Dann besinne ich mich, höre auf, zu spielen und fliege weiter der Sonne entgegen. Mein großes Ziel ist schon ganz nahe. Es wird immer heller. Ich kann nicht mehr direkt in das Licht des Sonnenwagens schauen, denn ich würde erblinden, wenn ich es doch täte. Eine Feder flattert hinter mir der Erde entgegen, dann zwei. Doch ich merke es nicht, bin nur auf mein Ziel fixiert. Weitere Federn flattern hinter mir in Richtung Wolken. Doch ich bemerke noch immer nichts, denn mein Blick ist nur nach vorne gerichtet. Was hinter mir liegt, interessiert mich nicht mehr. Ich habe nur ein Ziel. Ich will höher, koste es, was es wolle.

Höher.

Höher.

Höher.

Auf einmal bemerke ich, dass ich immer stärker mit den Flügeln schlagen muss, um noch voranzukommen. Schon bald kann ich meine Höhe kaum halten. Und da werfe ich das erste Mal seit meinem Eintritt in die Götterebene einen Blick zurück. Die Sicht ist atemberaubend gut. Ich bin so hoch, dass selbst die Wolken schwierig zu erkennen sind.

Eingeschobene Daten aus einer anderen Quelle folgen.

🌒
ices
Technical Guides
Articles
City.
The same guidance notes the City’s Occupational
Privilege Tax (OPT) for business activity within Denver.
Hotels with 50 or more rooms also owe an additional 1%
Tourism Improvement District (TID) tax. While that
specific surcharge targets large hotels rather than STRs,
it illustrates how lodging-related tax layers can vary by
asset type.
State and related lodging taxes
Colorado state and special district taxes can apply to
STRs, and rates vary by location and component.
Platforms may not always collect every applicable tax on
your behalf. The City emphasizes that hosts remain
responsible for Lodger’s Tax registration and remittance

Doch dann bemerke ich die Federn, die nun reihenweise hinter mir in Richtung Erde segeln. Aber wie kann das sein? Sowohl Vater als auch ich selbst haben die Flügel mehrfach kontrolliert, bevor wir sie uns angelegt haben. Sie sind von bester Qualität und mit einzigartiger Genialität entworfen.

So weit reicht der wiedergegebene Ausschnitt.